I am fine-tuning SpeechT5 with a dataset using Accelerate for two GPU parallelism. But I experienced an issue with SpeechT5SinusoidalPositionalEmbedding in SpeechT5TextDecoderPrenet. By SpeechT5 configuration, the embed_positions has 604x768 tensor shape. However, its weight had the changed shape in the saved state_dict. The same code had the saved weight with 691x768 tensor shape in one fine-tuning session and 607x768 in another session. This didn’t happen when I ran a session with 1 epoch with 2 iterations for a quick check. So, it just happened in full dataset full session fine-tuning. It puzzles me. Could anyone shed some light on what could be the cause?

2 Likes

I know you’re facing with the SpeechT5SinusoidalPositionalEmbedding seems related to how positional embeddings are handled when using multiple GPUs during fine-tuning.

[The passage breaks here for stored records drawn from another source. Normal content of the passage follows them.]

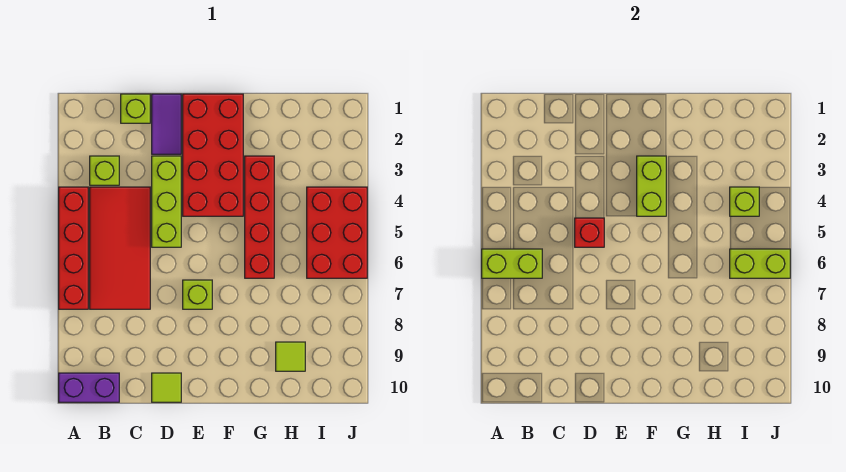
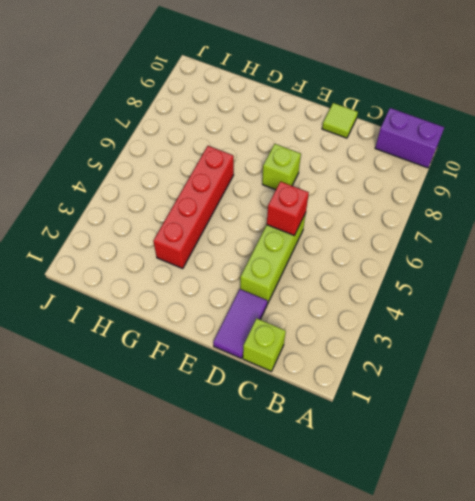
none -> red 1x4 brick [59,187,88,309]
none -> lime 1x1 brick [90,156,119,185]
none -> red 2x4 tile [90,187,150,309]

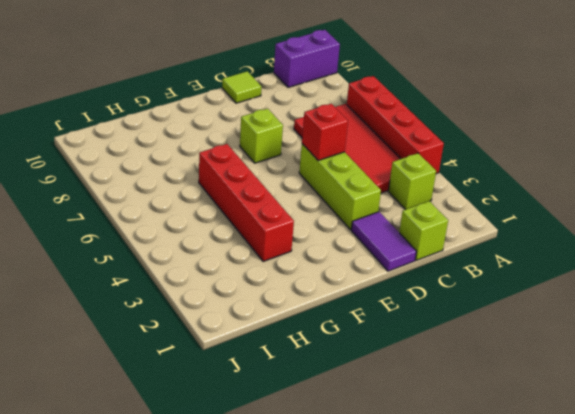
none -> red 2x4 brick [183,94,243,216]
none -> lime 1x1 tile [276,342,305,371]
none -> red 2x3 brick [307,187,367,278]

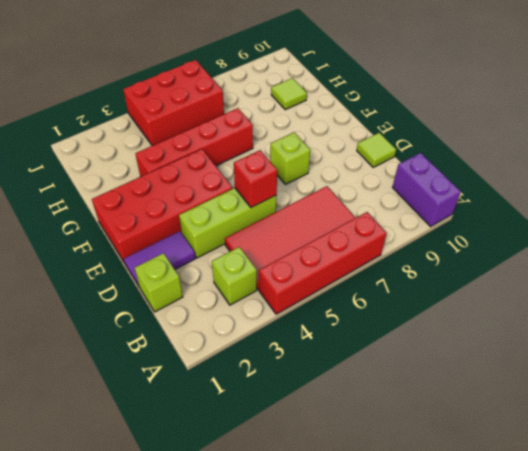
none -> lime 1x2 brick [482,249,542,278]
none -> lime 1x2 brick [637,156,666,216]
none -> lime 1x1 brick [730,187,759,216]

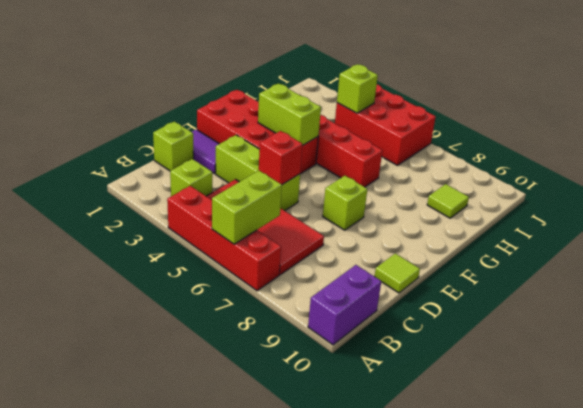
none -> lime 1x2 brick [730,249,790,278]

I will give you some tips for your fine-tuning

  1. Multiple GPUs: When using two GPUs, the model might split the data differently, which could lead to mismatched tensor sizes. Make sure the model and optimizer are properly synchronized across the GPUs.
  2. Saving and Loading State: The problem could be from how the state is saved and loaded between sessions. Ensure the state_dict is being saved and loaded correctly with the right settings, and that the positional embedding layer isn’t changing unexpectedly.
  3. Positional Embedding Shape: The shape of the positional embeddings might change depending on the input sequence length. In your longer fine-tuning session, if sequence lengths vary, this could explain the mismatch in shapes.
  4. Batch Size and DataLoader: When fine-tuning with a full dataset, the batch size or sequence lengths might change, causing inconsistencies in the embeddings. Make sure the sequence lengths are consistent across epochs.
  5. Training Configuration: If you’re using techniques like gradient accumulation or freezing layers, check that the embeddings are being updated consistently.
1 Like

Thank you Alan for your insightful response. If I understood right, (transitional) latent state tensor shape, including positional embeddings, may change depending on input shape. But here is the model parameter weight being changed. I looked into its source codes and I don’t expect the weight to be change once being initialized and up running unless the weight node is dynamically replaced in the running graph. But then it is all underlying. Otherwise, it should not be subject to GPUs, input shape, and batch size. In the other two cases, I used pretrained model loaded by Huggingface’s from_pretrained API that hides away all configuration details. That left the only possible issue of saving and loading mechanism. I relied on Accelerator implementation. Could Accelerator mistakes somehow? But then, I have used the same source code with other models, e.g., Whisper with no such problem. It is puzzling. Could you please correct me if I misunderstood something here? Thank you.

1 Like